Twenty-nine (50.9%) of the women underwent breast-conserving surgery (lumpectomy), of whom seven subsequently had mastectomies due to a lack of clean margins. Twenty-six (45.6%) of the women had a mastectomy as first-line surgical treatment, whereas two of them (3.5%) were treated palliatively due to metastatic disease.
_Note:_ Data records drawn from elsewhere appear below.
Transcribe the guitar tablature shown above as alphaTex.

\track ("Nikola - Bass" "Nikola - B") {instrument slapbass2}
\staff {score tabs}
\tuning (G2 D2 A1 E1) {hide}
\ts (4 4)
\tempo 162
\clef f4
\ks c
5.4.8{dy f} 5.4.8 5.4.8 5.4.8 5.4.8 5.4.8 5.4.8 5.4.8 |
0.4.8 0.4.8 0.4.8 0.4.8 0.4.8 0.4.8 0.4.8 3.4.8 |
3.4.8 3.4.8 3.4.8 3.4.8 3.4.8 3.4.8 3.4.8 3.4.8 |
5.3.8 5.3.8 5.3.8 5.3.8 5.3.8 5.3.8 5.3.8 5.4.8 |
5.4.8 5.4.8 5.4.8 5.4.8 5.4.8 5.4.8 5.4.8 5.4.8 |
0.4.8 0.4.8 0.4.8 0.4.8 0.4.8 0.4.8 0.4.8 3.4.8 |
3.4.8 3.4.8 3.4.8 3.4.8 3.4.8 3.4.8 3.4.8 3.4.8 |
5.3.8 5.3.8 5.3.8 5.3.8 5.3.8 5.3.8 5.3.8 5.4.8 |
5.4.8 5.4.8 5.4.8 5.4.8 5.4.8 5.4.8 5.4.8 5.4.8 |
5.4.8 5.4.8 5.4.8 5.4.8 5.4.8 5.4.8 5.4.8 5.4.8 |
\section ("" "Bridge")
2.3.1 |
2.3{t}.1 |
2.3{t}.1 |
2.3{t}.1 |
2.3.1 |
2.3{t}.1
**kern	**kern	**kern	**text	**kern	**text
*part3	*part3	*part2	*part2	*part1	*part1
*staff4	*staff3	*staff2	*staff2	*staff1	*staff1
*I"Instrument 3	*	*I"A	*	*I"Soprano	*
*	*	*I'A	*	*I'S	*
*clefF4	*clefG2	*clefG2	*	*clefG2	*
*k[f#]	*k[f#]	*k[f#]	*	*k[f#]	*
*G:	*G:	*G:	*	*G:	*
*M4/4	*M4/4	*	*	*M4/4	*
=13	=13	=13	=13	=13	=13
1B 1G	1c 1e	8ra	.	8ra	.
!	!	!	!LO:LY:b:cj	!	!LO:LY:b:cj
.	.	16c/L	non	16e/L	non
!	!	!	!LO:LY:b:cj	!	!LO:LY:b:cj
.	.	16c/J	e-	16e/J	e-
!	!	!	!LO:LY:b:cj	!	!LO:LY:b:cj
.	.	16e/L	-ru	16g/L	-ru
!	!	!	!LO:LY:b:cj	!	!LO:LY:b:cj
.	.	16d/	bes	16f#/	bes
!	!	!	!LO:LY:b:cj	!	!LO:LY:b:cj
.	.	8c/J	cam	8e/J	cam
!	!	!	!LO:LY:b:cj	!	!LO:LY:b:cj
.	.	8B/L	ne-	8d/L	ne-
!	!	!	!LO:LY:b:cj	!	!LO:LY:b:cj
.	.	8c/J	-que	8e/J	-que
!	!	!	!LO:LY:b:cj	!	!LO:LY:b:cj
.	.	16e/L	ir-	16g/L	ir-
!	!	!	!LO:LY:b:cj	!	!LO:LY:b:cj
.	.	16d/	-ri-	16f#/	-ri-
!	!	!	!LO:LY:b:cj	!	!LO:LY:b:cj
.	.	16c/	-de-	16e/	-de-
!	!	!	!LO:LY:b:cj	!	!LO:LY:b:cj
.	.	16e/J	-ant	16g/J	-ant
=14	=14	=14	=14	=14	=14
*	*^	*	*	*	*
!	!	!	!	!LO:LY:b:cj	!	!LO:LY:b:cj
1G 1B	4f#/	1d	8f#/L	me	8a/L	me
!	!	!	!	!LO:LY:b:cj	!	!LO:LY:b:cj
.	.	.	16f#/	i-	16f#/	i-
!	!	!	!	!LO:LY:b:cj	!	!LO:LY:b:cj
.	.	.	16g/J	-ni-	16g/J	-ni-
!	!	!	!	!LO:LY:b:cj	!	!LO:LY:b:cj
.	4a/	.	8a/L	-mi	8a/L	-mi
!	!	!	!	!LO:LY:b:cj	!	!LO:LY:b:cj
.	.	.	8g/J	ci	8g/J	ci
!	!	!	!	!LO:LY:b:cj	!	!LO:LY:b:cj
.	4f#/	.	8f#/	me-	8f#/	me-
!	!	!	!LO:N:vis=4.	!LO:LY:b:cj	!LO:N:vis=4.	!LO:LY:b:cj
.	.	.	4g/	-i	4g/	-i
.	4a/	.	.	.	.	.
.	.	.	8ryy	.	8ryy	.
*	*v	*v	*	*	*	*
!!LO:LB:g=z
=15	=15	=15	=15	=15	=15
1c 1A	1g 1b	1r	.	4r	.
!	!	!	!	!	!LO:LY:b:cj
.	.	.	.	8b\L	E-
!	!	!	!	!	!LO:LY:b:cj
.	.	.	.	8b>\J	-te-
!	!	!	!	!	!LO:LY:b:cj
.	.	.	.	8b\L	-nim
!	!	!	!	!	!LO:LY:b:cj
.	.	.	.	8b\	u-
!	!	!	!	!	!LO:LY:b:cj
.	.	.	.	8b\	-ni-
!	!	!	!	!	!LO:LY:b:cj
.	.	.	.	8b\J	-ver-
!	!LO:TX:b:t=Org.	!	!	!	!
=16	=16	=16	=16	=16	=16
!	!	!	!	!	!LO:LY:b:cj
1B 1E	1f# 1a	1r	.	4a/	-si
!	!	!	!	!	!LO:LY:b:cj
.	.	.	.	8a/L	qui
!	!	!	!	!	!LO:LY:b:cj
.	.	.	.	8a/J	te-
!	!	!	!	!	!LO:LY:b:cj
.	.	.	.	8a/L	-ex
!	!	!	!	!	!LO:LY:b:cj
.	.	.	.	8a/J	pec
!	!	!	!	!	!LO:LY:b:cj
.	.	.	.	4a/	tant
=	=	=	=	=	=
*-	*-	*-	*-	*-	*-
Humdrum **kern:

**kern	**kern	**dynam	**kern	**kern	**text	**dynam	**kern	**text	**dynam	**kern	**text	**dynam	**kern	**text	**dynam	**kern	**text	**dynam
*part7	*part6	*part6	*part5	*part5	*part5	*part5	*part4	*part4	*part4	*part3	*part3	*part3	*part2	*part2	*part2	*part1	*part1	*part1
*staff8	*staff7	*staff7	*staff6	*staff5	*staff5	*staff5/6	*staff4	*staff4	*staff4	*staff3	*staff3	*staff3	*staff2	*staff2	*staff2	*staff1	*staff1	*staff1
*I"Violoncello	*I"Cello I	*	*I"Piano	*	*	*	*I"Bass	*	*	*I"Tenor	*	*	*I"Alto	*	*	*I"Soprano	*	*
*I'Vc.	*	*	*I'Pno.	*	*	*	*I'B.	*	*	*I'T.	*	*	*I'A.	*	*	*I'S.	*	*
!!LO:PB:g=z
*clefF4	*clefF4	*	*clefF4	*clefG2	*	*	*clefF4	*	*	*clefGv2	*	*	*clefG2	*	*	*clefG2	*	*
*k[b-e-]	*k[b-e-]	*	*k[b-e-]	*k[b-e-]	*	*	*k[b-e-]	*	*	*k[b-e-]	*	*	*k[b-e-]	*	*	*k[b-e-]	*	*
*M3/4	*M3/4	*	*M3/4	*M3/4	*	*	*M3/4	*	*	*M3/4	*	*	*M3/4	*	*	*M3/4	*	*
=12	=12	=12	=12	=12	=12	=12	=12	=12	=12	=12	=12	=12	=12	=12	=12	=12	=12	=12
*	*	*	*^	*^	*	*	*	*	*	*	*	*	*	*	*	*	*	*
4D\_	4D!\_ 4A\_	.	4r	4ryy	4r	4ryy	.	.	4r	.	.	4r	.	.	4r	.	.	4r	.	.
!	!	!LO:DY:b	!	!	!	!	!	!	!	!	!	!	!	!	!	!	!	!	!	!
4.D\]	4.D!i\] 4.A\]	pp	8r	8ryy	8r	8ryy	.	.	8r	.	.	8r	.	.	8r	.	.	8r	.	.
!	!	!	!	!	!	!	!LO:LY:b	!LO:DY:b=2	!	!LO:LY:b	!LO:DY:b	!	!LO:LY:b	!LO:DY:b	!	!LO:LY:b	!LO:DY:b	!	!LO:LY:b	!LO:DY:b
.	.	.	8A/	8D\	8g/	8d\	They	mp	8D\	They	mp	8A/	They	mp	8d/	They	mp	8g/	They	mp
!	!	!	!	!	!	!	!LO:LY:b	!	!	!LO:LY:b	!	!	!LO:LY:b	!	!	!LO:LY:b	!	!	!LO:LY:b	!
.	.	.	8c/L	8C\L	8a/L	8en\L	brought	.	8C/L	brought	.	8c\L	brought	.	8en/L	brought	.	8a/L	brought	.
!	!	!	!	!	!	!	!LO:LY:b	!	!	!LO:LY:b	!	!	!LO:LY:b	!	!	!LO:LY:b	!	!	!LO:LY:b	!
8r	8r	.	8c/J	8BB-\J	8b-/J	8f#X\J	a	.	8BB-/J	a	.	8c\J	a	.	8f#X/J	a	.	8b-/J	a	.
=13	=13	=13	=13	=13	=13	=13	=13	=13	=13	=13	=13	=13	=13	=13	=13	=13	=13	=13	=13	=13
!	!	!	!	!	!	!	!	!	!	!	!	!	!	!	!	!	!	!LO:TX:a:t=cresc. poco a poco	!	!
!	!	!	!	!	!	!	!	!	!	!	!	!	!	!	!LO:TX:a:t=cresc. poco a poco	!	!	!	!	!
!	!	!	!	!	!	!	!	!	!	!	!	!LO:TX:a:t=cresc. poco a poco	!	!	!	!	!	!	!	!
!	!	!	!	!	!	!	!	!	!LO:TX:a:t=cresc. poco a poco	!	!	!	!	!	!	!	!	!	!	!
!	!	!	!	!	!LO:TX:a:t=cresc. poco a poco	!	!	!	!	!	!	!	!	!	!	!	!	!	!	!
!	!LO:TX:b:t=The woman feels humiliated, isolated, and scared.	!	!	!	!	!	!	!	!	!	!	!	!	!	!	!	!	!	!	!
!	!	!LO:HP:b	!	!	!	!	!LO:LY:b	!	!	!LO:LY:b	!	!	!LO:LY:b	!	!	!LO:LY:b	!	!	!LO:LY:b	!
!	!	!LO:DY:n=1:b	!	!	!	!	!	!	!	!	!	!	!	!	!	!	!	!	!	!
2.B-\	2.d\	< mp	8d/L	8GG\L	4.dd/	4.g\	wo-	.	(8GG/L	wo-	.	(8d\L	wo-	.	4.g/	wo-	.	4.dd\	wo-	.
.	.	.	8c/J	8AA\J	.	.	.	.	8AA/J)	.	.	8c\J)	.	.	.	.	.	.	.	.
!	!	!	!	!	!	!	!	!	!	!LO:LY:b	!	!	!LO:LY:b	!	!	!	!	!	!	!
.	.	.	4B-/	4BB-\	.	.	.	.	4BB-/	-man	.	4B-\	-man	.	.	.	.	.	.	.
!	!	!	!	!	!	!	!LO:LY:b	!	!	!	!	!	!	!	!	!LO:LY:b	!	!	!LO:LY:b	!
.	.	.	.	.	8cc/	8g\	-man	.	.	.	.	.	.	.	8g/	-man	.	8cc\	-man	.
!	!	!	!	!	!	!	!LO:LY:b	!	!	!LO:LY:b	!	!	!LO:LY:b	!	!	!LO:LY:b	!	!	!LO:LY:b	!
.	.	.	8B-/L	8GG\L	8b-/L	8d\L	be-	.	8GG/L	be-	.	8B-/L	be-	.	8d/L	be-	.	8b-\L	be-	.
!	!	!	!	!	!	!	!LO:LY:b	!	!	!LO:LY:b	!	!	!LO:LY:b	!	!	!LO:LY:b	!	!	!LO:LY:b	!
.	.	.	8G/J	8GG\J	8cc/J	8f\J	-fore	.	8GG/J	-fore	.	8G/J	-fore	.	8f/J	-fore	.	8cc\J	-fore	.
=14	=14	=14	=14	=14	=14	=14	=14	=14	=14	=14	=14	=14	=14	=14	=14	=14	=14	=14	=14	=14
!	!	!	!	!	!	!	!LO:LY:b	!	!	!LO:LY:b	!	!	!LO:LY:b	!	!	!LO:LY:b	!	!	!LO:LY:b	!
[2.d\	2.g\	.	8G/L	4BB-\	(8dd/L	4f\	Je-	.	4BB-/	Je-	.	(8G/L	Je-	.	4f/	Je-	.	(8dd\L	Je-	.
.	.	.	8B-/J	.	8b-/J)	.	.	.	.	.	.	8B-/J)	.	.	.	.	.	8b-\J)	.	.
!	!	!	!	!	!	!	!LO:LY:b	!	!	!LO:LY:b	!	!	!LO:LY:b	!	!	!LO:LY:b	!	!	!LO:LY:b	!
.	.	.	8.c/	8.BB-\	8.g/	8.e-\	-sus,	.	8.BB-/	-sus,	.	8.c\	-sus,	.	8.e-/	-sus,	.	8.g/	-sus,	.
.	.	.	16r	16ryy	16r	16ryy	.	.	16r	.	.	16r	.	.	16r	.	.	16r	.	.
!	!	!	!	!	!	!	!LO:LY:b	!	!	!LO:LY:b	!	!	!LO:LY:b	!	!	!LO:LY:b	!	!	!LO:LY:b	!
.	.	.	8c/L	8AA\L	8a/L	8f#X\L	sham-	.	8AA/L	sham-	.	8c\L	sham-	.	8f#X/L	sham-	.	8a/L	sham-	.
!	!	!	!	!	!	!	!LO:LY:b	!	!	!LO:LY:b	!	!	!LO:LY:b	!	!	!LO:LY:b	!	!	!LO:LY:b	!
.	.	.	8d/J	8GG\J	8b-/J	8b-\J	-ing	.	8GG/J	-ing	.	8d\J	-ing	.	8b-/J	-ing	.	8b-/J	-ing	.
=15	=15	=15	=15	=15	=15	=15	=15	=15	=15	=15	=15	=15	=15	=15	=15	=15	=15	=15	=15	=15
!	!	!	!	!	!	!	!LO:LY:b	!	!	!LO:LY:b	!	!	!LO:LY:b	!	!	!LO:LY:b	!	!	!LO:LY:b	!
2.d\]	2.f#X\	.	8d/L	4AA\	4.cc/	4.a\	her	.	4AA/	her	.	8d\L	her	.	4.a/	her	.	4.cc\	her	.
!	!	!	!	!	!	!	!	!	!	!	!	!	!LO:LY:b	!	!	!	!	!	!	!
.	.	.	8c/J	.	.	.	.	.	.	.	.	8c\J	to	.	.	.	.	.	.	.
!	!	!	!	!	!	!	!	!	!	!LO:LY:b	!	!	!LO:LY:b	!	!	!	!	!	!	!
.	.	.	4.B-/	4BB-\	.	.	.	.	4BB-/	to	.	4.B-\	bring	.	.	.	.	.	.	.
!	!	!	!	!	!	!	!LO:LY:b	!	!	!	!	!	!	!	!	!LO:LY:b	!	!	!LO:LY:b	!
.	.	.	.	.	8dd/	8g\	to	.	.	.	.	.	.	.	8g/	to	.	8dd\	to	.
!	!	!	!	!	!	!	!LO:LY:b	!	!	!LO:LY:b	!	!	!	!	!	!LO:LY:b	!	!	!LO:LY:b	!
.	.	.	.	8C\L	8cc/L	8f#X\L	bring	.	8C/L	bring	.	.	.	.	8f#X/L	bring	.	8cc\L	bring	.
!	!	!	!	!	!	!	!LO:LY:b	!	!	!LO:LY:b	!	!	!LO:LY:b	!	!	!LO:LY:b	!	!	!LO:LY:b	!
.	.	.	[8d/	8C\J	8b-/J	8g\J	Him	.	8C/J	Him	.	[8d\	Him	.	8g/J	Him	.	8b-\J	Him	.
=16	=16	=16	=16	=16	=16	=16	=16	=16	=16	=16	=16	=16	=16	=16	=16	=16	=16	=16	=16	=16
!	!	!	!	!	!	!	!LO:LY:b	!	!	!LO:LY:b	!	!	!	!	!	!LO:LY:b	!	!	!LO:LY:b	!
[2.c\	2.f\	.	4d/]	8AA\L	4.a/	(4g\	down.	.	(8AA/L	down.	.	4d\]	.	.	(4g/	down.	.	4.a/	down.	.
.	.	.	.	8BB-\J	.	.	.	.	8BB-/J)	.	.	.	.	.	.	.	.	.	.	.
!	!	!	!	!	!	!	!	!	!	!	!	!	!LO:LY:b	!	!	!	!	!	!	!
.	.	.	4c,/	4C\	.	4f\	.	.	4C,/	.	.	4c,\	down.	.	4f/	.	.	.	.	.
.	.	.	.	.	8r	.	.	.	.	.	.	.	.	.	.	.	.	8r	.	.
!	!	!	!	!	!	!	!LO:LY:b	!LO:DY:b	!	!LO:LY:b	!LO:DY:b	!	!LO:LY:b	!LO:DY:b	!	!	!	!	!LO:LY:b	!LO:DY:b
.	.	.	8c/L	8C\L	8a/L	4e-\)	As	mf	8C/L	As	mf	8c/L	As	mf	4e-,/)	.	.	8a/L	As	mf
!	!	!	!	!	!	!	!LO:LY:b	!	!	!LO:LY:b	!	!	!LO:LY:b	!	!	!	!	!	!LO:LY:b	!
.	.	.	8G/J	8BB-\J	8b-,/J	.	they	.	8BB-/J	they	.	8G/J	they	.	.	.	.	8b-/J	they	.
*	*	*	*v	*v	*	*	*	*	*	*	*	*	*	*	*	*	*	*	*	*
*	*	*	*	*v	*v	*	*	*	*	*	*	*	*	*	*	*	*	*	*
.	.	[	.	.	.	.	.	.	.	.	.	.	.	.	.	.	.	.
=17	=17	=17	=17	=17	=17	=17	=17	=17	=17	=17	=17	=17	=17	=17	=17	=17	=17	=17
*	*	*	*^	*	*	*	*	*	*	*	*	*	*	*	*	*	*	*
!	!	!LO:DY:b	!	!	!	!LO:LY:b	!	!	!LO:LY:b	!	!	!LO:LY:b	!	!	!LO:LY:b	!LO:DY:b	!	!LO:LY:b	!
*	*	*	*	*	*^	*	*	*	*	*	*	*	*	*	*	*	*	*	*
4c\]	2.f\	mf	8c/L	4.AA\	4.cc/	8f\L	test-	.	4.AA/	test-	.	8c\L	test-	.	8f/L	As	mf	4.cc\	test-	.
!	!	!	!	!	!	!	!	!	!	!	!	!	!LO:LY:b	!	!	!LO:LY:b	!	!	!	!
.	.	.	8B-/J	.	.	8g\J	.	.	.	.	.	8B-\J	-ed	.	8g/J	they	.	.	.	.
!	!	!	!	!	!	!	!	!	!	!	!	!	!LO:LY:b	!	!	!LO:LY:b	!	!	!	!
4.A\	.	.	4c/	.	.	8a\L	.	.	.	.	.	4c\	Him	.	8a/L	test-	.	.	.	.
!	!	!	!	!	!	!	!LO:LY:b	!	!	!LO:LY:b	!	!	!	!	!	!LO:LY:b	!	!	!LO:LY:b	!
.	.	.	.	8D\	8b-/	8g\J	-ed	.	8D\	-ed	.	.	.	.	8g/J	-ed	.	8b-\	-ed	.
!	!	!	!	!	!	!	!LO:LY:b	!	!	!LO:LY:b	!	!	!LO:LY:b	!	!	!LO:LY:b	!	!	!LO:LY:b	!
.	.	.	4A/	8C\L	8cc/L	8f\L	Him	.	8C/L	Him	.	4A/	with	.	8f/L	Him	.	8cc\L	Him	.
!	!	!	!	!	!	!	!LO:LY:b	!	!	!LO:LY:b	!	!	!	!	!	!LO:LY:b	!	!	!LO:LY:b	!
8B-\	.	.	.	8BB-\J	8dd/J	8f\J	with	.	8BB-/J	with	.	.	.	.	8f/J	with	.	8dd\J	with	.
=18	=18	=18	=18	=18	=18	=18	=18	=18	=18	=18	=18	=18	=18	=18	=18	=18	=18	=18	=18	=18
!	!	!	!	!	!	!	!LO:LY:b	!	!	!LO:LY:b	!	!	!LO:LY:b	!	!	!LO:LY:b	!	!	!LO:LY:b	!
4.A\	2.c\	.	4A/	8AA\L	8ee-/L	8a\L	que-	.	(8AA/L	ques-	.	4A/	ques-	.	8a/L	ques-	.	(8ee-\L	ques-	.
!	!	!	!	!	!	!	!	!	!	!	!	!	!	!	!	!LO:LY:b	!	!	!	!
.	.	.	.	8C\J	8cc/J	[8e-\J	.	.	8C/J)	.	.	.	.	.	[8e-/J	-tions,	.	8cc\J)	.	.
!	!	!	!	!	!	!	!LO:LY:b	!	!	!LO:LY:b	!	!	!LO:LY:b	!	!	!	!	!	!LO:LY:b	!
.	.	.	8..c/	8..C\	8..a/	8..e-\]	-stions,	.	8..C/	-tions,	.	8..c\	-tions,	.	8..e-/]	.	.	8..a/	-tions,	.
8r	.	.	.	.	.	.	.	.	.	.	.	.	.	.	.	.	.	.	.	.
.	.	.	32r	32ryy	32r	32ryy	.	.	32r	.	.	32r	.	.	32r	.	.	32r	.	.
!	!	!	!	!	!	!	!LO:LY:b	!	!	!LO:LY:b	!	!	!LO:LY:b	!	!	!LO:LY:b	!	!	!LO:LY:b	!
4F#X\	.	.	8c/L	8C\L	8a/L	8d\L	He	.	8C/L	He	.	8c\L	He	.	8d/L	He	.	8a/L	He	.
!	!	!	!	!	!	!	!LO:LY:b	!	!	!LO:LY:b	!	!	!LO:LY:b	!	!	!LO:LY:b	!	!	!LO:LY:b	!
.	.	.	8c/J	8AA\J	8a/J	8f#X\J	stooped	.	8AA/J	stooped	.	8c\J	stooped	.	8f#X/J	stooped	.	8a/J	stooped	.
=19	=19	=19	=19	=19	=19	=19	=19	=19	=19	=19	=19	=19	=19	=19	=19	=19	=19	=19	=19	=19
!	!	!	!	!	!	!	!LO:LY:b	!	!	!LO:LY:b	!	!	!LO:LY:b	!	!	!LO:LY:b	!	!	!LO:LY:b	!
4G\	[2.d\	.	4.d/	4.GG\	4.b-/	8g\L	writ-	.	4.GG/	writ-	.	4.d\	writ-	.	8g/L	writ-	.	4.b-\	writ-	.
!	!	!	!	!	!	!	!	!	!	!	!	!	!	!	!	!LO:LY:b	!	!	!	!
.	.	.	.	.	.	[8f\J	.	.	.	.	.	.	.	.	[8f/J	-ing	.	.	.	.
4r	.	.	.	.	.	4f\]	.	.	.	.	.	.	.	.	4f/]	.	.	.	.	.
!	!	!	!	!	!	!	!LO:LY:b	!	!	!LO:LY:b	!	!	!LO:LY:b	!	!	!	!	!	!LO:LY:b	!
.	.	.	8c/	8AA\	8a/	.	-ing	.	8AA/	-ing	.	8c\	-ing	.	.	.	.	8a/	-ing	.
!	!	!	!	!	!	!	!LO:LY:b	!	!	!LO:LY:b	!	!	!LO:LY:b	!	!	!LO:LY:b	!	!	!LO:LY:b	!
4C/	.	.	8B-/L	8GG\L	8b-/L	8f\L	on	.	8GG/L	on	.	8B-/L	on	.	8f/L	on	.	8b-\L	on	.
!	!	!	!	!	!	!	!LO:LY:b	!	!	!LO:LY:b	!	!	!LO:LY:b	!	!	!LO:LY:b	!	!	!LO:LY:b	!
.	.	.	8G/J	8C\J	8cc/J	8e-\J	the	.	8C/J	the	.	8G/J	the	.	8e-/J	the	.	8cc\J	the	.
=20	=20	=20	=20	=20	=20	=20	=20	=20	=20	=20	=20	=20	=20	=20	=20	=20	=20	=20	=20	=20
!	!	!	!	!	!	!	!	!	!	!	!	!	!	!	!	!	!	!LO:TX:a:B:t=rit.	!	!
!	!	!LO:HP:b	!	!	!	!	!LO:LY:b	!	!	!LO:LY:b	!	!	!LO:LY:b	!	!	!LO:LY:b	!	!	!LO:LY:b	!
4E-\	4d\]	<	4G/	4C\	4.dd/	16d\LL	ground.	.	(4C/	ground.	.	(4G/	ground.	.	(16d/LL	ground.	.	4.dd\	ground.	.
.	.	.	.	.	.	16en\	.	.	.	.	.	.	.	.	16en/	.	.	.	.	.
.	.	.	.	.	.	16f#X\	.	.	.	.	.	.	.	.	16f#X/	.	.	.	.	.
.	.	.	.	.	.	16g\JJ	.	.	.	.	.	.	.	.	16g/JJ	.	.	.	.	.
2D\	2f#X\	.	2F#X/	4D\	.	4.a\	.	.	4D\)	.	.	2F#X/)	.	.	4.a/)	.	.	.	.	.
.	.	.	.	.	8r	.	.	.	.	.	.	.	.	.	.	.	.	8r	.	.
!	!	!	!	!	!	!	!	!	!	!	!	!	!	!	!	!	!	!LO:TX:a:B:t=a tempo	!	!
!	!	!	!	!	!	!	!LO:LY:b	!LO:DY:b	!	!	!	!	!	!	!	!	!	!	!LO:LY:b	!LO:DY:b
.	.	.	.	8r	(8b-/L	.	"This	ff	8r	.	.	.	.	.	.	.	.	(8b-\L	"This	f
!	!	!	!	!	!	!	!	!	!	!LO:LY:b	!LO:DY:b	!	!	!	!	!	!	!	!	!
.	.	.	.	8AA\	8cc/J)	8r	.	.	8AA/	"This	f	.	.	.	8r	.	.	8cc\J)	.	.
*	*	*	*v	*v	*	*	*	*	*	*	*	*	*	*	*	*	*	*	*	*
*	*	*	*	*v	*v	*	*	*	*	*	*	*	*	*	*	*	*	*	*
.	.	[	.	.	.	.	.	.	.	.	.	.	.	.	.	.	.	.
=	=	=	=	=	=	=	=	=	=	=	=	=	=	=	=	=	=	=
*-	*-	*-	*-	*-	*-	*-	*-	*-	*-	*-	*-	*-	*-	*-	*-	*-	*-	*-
The average tumor size was 2.13 cm for those who had lumpectomies and 3.95 cm for those who had mastectomies.

Among the 55 women who had surgery, 47 (85.5%) of the tumors were invasive ductal breast cancer, 31 (57.4%) were grade II, and 22 (40.7%) were grade III. Lymphovascular invasion (invasion of the cancer cells into the blood vessels or lymphatic channels) was found in 28 (50.9%) of these cases, whereas 22 (40.0%) were lymph node positive. Forty-three (76.8%) of the tumors were estrogen receptor positive, 22 (39.3%) were progesterone receptor positive, and 16 (30.2%) were HER2 positive.

Neo-adjuvant chemotherapy was administered to five (9.3%) of the surgically treated patients, and adjuvant chemotherapy was administered to 44 (80.0%) of them. Forty-two (76.4%) of the surgically treated patients received radiotherapy. Forty-two (76.4%) of the patients were treated with tamoxifen, whereas four were treatment with Herceptin. The mean Nottingham prognostic index was 4.37 (range 2.2-8.4), which suggests an intermediate risk of relapse. The Nottingham prognostic index is based on tumor size, tumor grade and lymph node status. Forty-nine (86.0%) of the study participants were alive at an average follow-up period of 52 months and 47 (82.5%) remain free of recurrence. The authors remark that the study reports a low proportion of family history of breast cancer and a high proportion of grade I and grade II hormonally active tumors in the study group. This suggests less aggressive and more hormonally responsive breast cancer than anticipated.